Last month, Sydney Living Museums (SLM) was also funded $7 million to undertake a final business case to develop a new museum experience in the old Registrar General’s Building. That would give it management of the three key landmark buildings of the East Macquarie Street precinct, championed by former prime minister Paul Keating and former lord mayor Lucy Turnbull.
“We are the first state and the only state in the country without a cultural institution with history as one of its core objectives,” Adam Lindsay, chief executive officer of NSW State Archives and Sydney Living Museums, said.
“Setting up a cultural institution with a specific mandate to unpick and explore and discuss our complicated but wildly significant history is important. Let us not forget that when NSW was colonised in 1788 it covered much of the landmass of Australia so a new museum devoted to NSW would be a national story with regional significance and inevitably talk about pre-colonial and First Nations history.”
At Parramatta Female Factory, SLM is well into the process of conducting the final business case for an interpretative museum across multiple buildings on the historic former penal colony site.
In addition to the new museum of history, the National Art School is developing a $200-plus million master plan to renovate its home at the old Darlinghurst Gaol site.
The Australian Museum is also updating its master plan and business case to follow through on its ambitions to build a new eastern wing with a grand glass ceiling public hall, and convert the 1959 sandstone-clad Parkes Farmer building into exhibition space, offices and storage.
The museum’s original 2016 master plan titled Barrabuwari Muru, meaning future path in the language of the Indigenous Gadigal people, was originally costed at $285 million before the spike in construction costs.
The first part, $57.5 million Project Discover, transformed a rabbit warren of public and back-of-house spaces into two voluminous exhibition spaces and was completed last year.

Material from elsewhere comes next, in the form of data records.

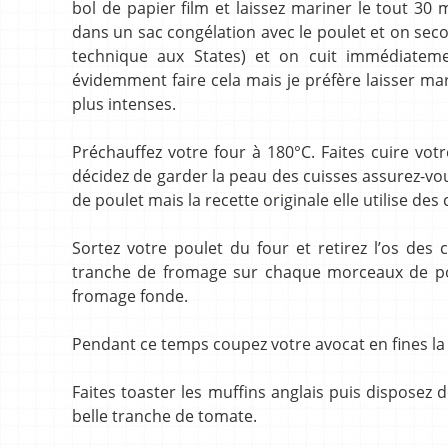
bol de papier film et laissez mariner le tout 30
dans un sac congélation avec le poulet et on seco
technique aux States) et on cuit immédiatem
évidemment faire cela mais je préfère laisser m
plus intenses.
Préchauffez votre four à 180°C. Faites cuire vo
décidez de garder la peau des cuisses assurez-vous 
de poulet mais la recette originale elle utilise des
Sortez votre poulet du four et retirez l’os des 
tranche de fromage sur chaque morceaux de pou
fromage fonde.
Pendant ce temps coupez votre avocat en fines la 
Faites toaster les muffins anglais puis disposez 
belle tranche de tomate.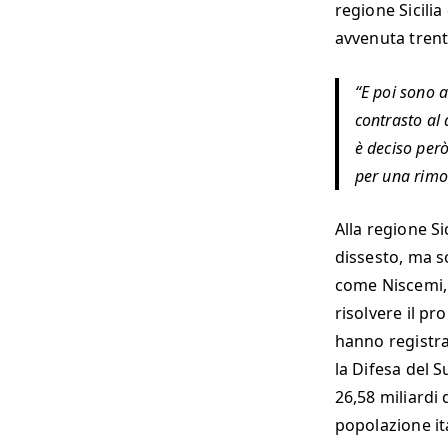
regione Sicili
avvenuta trent
E poi sono a
contrasto al 
è deciso però
per una rimo
Alla regione Si
dissesto, ma so
come Niscemi, 
risolvere il pr
hanno registra
la Difesa del S
26,58 miliardi
popolazione it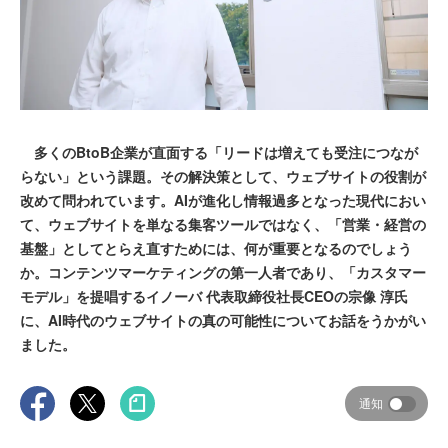
多くのBtoB企業が直面する「リードは増えても受注につなが
らない」という課題。その解決策として、ウェブサイトの役割が
改めて問われています。AIが進化し情報過多となった現代におい
て、ウェブサイトを単なる集客ツールではなく、「営業・経営の
基盤」としてとらえ直すためには、何が重要となるのでしょう
か。コンテンツマーケティングの第一人者であり、「カスタマー
モデル」を提唱するイノーバ 代表取締役社長CEOの宗像 淳氏
に、AI時代のウェブサイトの真の可能性についてお話をうかがい
ました。
通知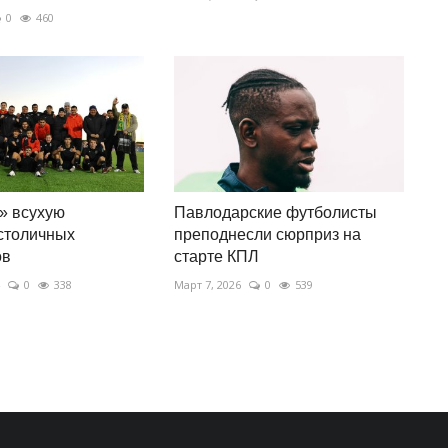
0
460
» всухую
Павлодарские футболисты
столичных
преподнесли сюрприз на
ов
старте КПЛ
0
338
Март 7, 2026
0
539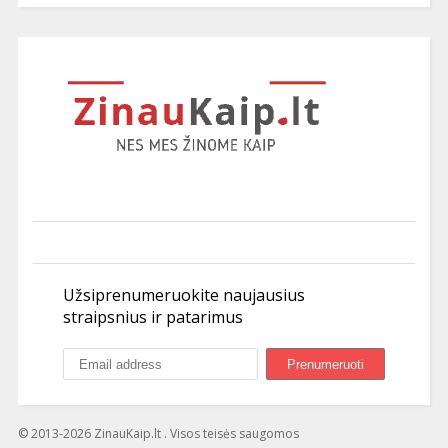
Užsiprenumeruokite naujausius
straipsnius ir patarimus
© 2013-2026 ZinauKaip.lt . Visos teisės saugomos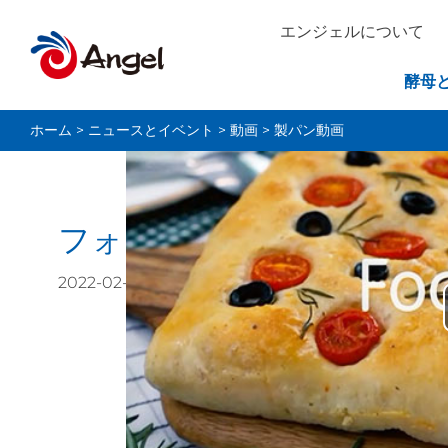
エンジェルについて
酵母
ホーム
>
ニュースとイベント
>
動画
>
製パン動画
フォカッチャ
2022-02-15 04:35:00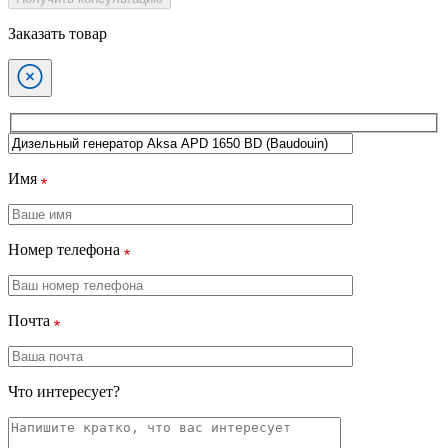
Заказать товар
Имя
Номер телефона
Почта
Что интересует?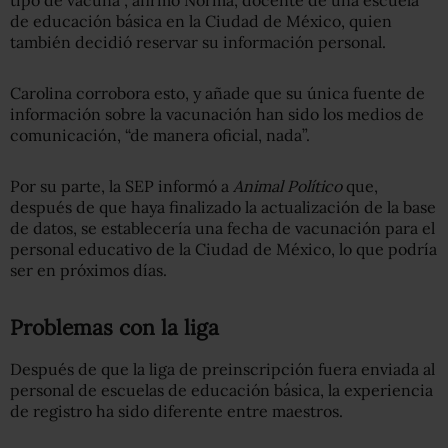
de educación básica en la Ciudad de México, quien
también decidió reservar su información personal.
Carolina corrobora esto, y añade que su única fuente de
información sobre la vacunación han sido los medios de
comunicación, “de manera oficial, nada”.
Por su parte, la SEP informó a
Animal Político
que,
después de que haya finalizado la actualización de la base
de datos, se establecería una fecha de vacunación para el
personal educativo de la Ciudad de México, lo que podría
ser en próximos días.
Problemas con la liga
Después de que la liga de preinscripción fuera enviada al
personal de escuelas de educación básica, la experiencia
de registro ha sido diferente entre maestros.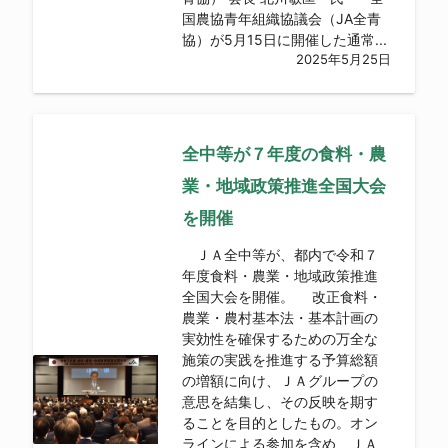
国農協青年組織協議会（JA全青
協）が5月15日に開催した通常...
2025年5月25日
全中等が７年度の食料・農
業・地域政策推進全国大会
を開催
ＪＡ全中等が、都内で令和７
年度食料・農業・地域政策推進
全国大会を開催。 改正食料・
農業・農村基本法・基本計画の
実効性を確保するための万全な
施策の実践を推進する予算総額
の増額に向け、ＪＡグループの
意思を結集し、その反映を期す
ることを目的としたもの。オン
ラインによる参加を含め、ＪＡ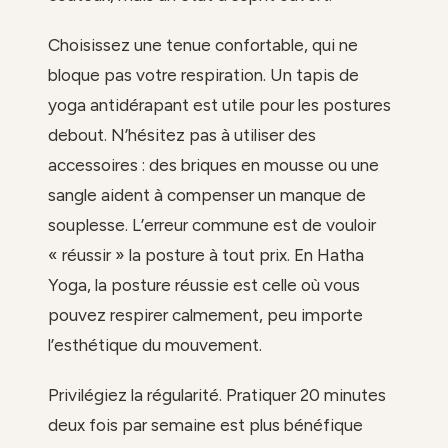
Choisissez une tenue confortable, qui ne
bloque pas votre respiration. Un tapis de
yoga antidérapant est utile pour les postures
debout. N’hésitez pas à utiliser des
accessoires : des briques en mousse ou une
sangle aident à compenser un manque de
souplesse. L’erreur commune est de vouloir
« réussir » la posture à tout prix. En Hatha
Yoga, la posture réussie est celle où vous
pouvez respirer calmement, peu importe
l’esthétique du mouvement.
Privilégiez la régularité. Pratiquer 20 minutes
deux fois par semaine est plus bénéfique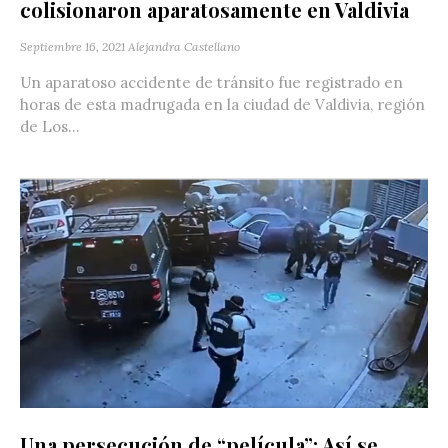
colisionaron aparatosamente en Valdivia
Septiembre 16, 2021
Alejandra Castellano
Un aparatoso accidente de tránsito fue registrado en
horas de esta madrugada en la ciudad de Valdivia, región
de Los...
Una persecución de “película”: Así se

The next step is to progress a new extension on the museum’s eastern quarter on the corner of William and Yurong streets.
The Australian Museum’s collection numbers more than 21.9 million objects and specimens and new exhibitions have been drawing in families from across Sydney.

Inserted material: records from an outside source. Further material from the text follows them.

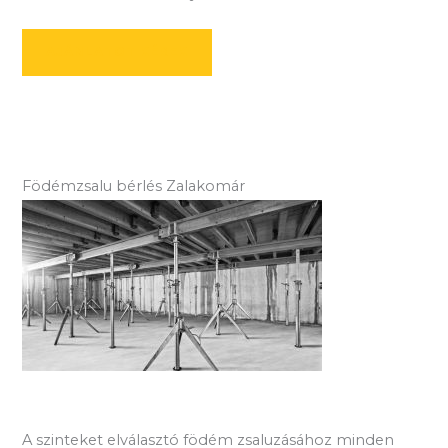
AJÁNLATOT KÉREK
Födémzsalu bérlés Zalakomár
A szinteket elválasztó födém zsaluzásához minden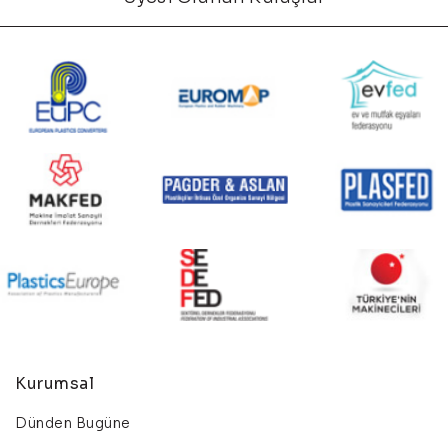
Kurumsal
Dünden Bugüne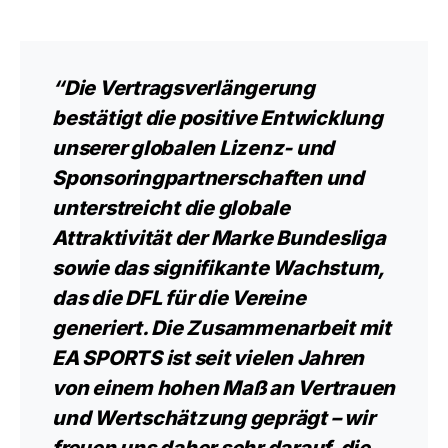
“Die Vertragsverlängerung
bestätigt die positive Entwicklung
unserer globalen Lizenz- und
Sponsoringpartnerschaften und
unterstreicht die globale
Attraktivität der Marke Bundesliga
sowie das signifikante Wachstum,
das die DFL für die Vereine
generiert. Die Zusammenarbeit mit
EA SPORTS ist seit vielen Jahren
von einem hohen Maß an Vertrauen
und Wertschätzung geprägt – wir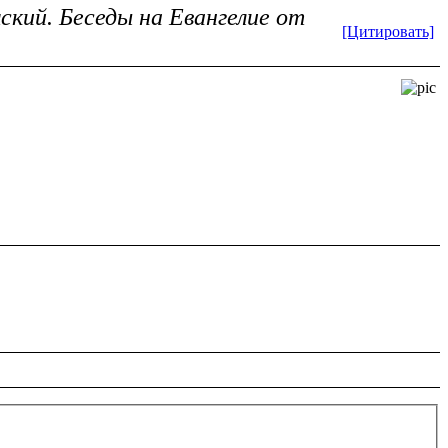
кий. Беседы на Евангелие от
[Цитировать]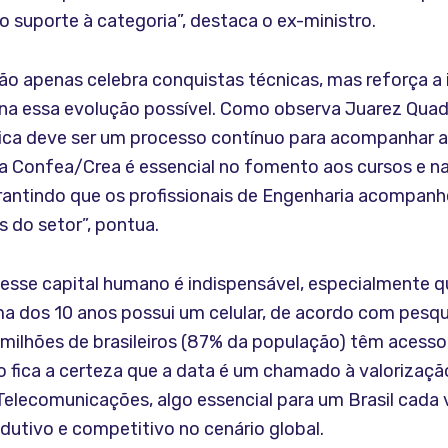
no suporte à categoria”, destaca o ex-ministro.
não apenas celebra conquistas técnicas, mas reforça a
rna essa evolução possível. Como observa Juarez Quad
ca deve ser um processo contínuo para acompanhar a
ma Confea/Crea é essencial no fomento aos cursos e 
rantindo que os profissionais de Engenharia acompanh
 do setor”, pontua.
desse capital humano é indispensável, especialmente
a dos 10 anos possui um celular, de acordo com pesqu
milhões de brasileiros (87% da população) têm acesso 
o fica a certeza que a data é um chamado à valorizaçã
Telecomunicações, algo essencial para um Brasil cada 
dutivo e competitivo no cenário global.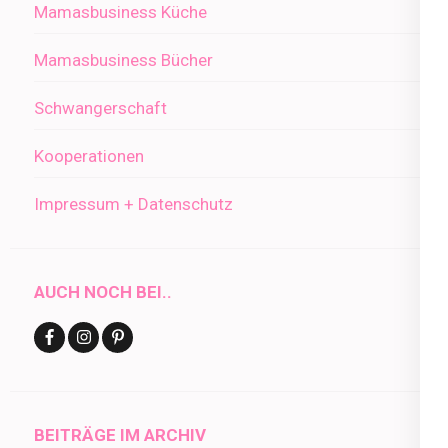
Mamasbusiness Küche
Mamasbusiness Bücher
Schwangerschaft
Kooperationen
Impressum + Datenschutz
AUCH NOCH BEI..
BEITRÄGE IM ARCHIV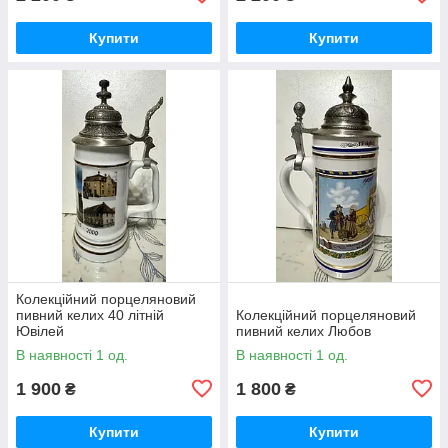
Купити
Купити
Колекційний порцеляновий
пивний келих 40 літній
Колекційний порцеляновий
Ювілей
пивний келих Любов
В наявності 1 од.
В наявності 1 од.
1 900
1 800
₴
₴
Купити
Купити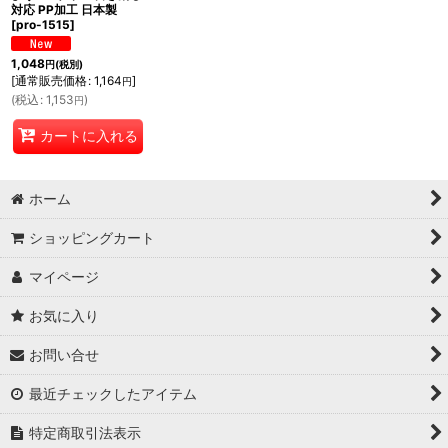
対応 PP加工 日本製
[
pro-1515
]
1,048
円
(税別)
[
通常販売価格
:
1,164
]
円
(
税込
:
1,153
)
円
カートに入れる
ホーム
ショッピングカート
マイページ
お気に入り
お問い合せ
最近チェックしたアイテム
特定商取引法表示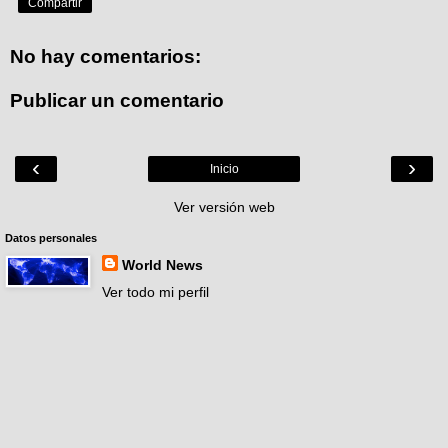
Compartir
No hay comentarios:
Publicar un comentario
‹
›
Inicio
Ver versión web
Datos personales
World News
Ver todo mi perfil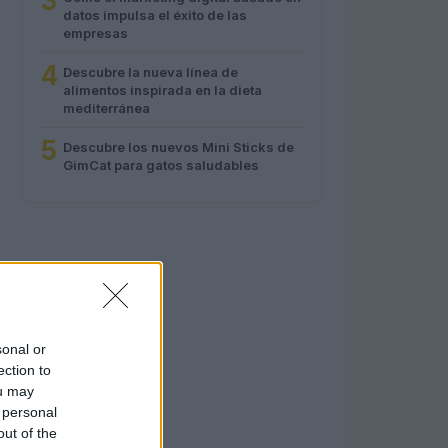
3
datos impulsa el éxito de las
empresas
4
Descubre la nueva línea de
alimentos inspirada en la dieta
mediterránea
5
Descubre los nuevos Mini Sticks de
GimCat para gatos saludables
sonal or
ection to
ou may
 personal
out of the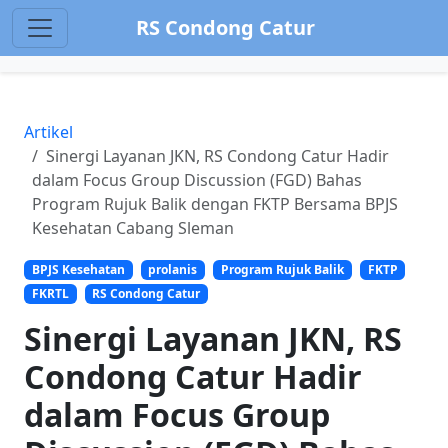
RS Condong Catur
Artikel
Sinergi Layanan JKN, RS Condong Catur Hadir
dalam Focus Group Discussion (FGD) Bahas
Program Rujuk Balik dengan FKTP Bersama BPJS
Kesehatan Cabang Sleman
BPJS Kesehatan
prolanis
Program Rujuk Balik
FKTP
FKRTL
RS Condong Catur
Sinergi Layanan JKN, RS
Condong Catur Hadir
dalam Focus Group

“We want to continue to show more of this wonderful collection to the public,” its chief executive, Kim McKay said.
McKay is also seeking an extension of the NSW government’s subsidy that underpins its offer of free general admission since it reopened to the public in October 2020.
All cultural projects deliver for major CBD-based cultural institutions which draw audiences across Sydney likely and are likely to enhance the international visitor experience once tourists return to pre-pandemic levels.
But the government is also under pressure to invest in western Sydney where the Perrottet Government is vulnerable in a number of seats, and cultural infrastructure is lacking.
The government’s arts agency, Create NSW, identified film studio sites in Parramatta, Penrith and Rouse Hill and the art deco Roxy Theatre for acquisition but last year its film and stage strategy failed to make the agenda of the Expenditure Review Committee.
“The government’s vision of Sydney is a city of three cities - east, central and western - but the cultural policy seems to stuck in the 19th century where almost all cultural effort is focused on eastern Sydney only,” western Sydney business leader David Borger said.
“The Powerhouse Parramatta is a game-changer for the west; it’s time to think of doubling down on this commitment.”